Run AI Notebooks with Oracle Machine Learning

As usual in data science, you must fetch data in a notebook from the desired data source, and run the notebook for data analysis and data visualization.

You can then use charts and apply machine learning algorithms as it might be required.

In order to run a notebook, perform as shown below:

  1. Select the Notebooks option in the Quick Actions items as shown below:
  2. Click the notebook that you want to run, here it is OracleEventLondon. The notebook opens in the Notebook editor.
Select Notebooks in Quick Actions
Click on your target Notebook — an example is OracleEventLondon
  1. Type the SQL statement to fetch data from the Oracle Autonomous Database. For example, a querySELECT * from SH.SALES;where SH is the schema name and SALES ,the table name as shown in the screenshot below.
  2. At last, click the Run button as shown below.
Run button

So as shown above, you can run SQL statements/scripts as well as call PL/SQL functions in packages as it might be required by your Data Science project.
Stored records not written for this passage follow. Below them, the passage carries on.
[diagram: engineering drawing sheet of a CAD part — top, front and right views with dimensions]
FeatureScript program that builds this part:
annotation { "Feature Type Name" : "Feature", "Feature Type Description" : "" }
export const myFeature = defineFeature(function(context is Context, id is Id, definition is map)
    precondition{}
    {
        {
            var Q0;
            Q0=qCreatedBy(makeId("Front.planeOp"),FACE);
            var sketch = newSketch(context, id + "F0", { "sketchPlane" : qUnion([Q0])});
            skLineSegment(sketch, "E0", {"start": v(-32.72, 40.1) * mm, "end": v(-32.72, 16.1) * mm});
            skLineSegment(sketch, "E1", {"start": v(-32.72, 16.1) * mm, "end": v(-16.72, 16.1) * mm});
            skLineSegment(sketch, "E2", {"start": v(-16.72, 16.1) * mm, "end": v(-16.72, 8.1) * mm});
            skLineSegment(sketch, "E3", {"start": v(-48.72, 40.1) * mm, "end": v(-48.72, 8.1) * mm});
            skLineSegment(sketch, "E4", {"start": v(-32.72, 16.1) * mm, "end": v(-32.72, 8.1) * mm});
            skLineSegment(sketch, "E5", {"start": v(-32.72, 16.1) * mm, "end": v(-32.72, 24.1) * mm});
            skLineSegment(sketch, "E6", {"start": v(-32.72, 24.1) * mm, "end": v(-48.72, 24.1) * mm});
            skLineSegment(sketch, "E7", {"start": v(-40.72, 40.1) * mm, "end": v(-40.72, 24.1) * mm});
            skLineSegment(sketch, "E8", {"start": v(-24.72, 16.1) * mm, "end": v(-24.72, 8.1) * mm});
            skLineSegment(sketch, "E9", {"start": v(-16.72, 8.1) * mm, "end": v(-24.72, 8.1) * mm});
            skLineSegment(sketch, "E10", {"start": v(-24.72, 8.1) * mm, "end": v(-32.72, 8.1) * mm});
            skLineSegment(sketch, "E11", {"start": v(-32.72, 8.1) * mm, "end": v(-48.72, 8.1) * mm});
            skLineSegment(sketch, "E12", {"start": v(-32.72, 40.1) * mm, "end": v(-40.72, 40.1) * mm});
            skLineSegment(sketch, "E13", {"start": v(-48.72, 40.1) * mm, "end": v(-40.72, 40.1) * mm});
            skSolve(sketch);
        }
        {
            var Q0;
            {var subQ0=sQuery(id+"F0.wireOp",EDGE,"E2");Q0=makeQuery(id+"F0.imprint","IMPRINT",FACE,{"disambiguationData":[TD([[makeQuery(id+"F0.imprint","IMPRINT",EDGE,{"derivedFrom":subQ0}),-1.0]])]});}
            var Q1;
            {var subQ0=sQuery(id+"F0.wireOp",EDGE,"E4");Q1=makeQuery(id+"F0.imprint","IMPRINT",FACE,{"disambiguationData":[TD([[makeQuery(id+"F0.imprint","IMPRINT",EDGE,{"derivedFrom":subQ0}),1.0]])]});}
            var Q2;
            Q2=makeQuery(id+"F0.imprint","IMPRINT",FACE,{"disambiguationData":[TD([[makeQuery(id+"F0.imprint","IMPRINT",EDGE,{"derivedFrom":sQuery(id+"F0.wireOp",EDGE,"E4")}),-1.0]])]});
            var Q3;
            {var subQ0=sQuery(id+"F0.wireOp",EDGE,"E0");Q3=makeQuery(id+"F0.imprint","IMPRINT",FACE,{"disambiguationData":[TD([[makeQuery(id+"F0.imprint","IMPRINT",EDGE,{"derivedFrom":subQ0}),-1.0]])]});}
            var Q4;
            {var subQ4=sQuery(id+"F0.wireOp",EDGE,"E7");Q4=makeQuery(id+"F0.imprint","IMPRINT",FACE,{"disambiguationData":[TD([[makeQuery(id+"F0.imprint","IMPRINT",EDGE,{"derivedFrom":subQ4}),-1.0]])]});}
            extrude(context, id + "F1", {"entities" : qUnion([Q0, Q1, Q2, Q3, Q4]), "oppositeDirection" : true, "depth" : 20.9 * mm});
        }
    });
After you run the notebook, it fetches the data into the notebook in the next paragraph.

A paragraph is a notebook component where you can write your SQL and PL/SQL call as well as run scripts.

A paragraph has an input section and an output section.

In the input section, you specify the interpreter to run along with the text. This information is sent to the interpreter to be executed.

In the output section, the results of the interpreter are provided.

Great analysis with charts

The output section of the paragraph has a charting component that displays the results as graphical output.

The chart interface allows you to interact with the output in the notebook paragraph. You have the option to run and edit single a paragraph or all paragraphs in a notebook.

You have a choice of many chart types such as Bar Chart, Pie Chart, Area Chart, Line Chart, and Scatter Chart, as you can see below:

Scatter Chart

Wrap up

That’s it, you’ve just run your first AI Notebook with Oracle Machine Learning.